From my point of view the overall number of adjacency states (example network with 3 routers) in case of OSPF:

Number of full adjacencies with LSA processing …

DR/BDR = O{N-1}

other routers = O{N} (DR and BDR)

total adjacencies = O{(N-1)+N}

*** P2MP mode:

total adjacencies = 2+2+2 = O(N-1)^N

Where did I miss something?

Thanks for your support

Christian

Nachricht geändert durch Christian

• ###### 1. Re: OSPF number of adjacencies on VPLS

Hi Christian,

My understanding in this discussion is that the routers in the broadcast domain establish adjacencies with DR and BDR only. So, it will be 2 adjacencies per router. For DR and BDR, each will have an adjacency to all the remaining routers.

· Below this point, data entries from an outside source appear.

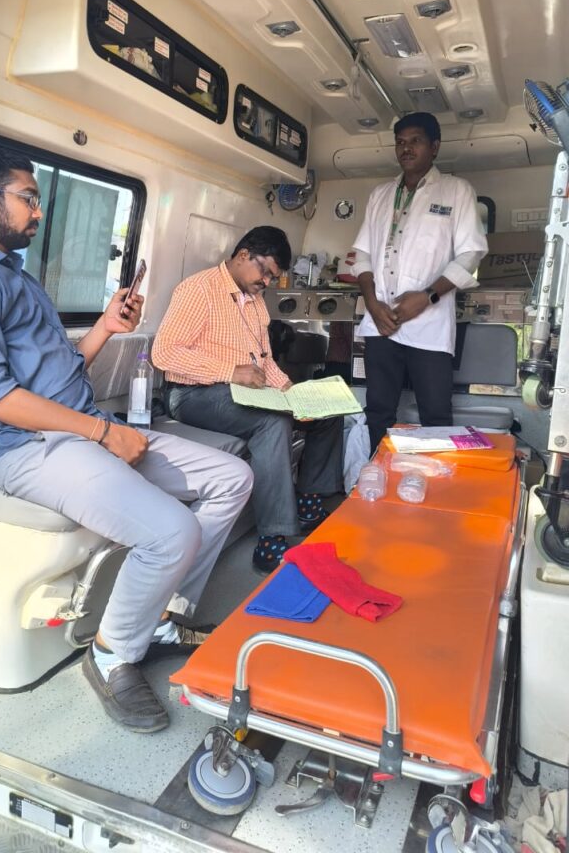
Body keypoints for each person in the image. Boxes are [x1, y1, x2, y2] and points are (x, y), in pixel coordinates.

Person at [0, 147, 253, 734]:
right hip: (25, 448)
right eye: (27, 198)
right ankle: (111, 655)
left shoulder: (16, 275)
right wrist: (105, 431)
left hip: (77, 429)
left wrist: (106, 327)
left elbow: (59, 372)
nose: (37, 211)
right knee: (172, 531)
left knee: (233, 478)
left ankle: (159, 617)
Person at [152, 226, 343, 575]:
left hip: (241, 391)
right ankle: (272, 539)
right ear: (243, 256)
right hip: (192, 395)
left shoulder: (255, 302)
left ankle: (308, 504)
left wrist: (290, 391)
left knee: (327, 413)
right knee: (272, 421)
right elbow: (164, 354)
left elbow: (265, 362)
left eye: (272, 277)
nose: (266, 282)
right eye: (265, 272)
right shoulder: (198, 289)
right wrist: (230, 371)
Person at [351, 112, 488, 454]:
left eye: (416, 141)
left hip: (429, 326)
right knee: (378, 411)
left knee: (436, 414)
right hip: (381, 323)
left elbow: (471, 253)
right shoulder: (381, 194)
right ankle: (378, 476)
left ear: (435, 147)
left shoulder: (456, 191)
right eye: (400, 142)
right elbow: (361, 255)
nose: (406, 148)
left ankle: (435, 482)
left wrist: (427, 297)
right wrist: (372, 304)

In the P2MP scenario, this means many point-to-point connections, so you do not have the DR/BDR election. So, basically the number of adjacencies will be the number of the 'point-to-point links' in this VPLS domain. If you have a full mesh 'circuits' it means you would have 3 'circuits' when you have in total 3 routers.

RouterA --- RouterB

RouterB --- RouterC

RouterC --- RouterA

Regards,

Liz

• ###### 2. Re: OSPF number of adjacencies on VPLS

Hi Liz,
thanks for your feedback.
I have the some understanding in both scenarios (broadcast and P2MP).

In a VPLS network (that is emulating a switched environment) every router peers with the others.

Router A has OSPF Full state (=transmitting LSA packets) with router B and C.
Router B with A and C ; Router C with A and B

So the overall number of adjacencies (O) is 6.

Here I made a mistake in the generic formular.    It should be number of states O{(N-1)*N}
Thanks for the feedback
Christian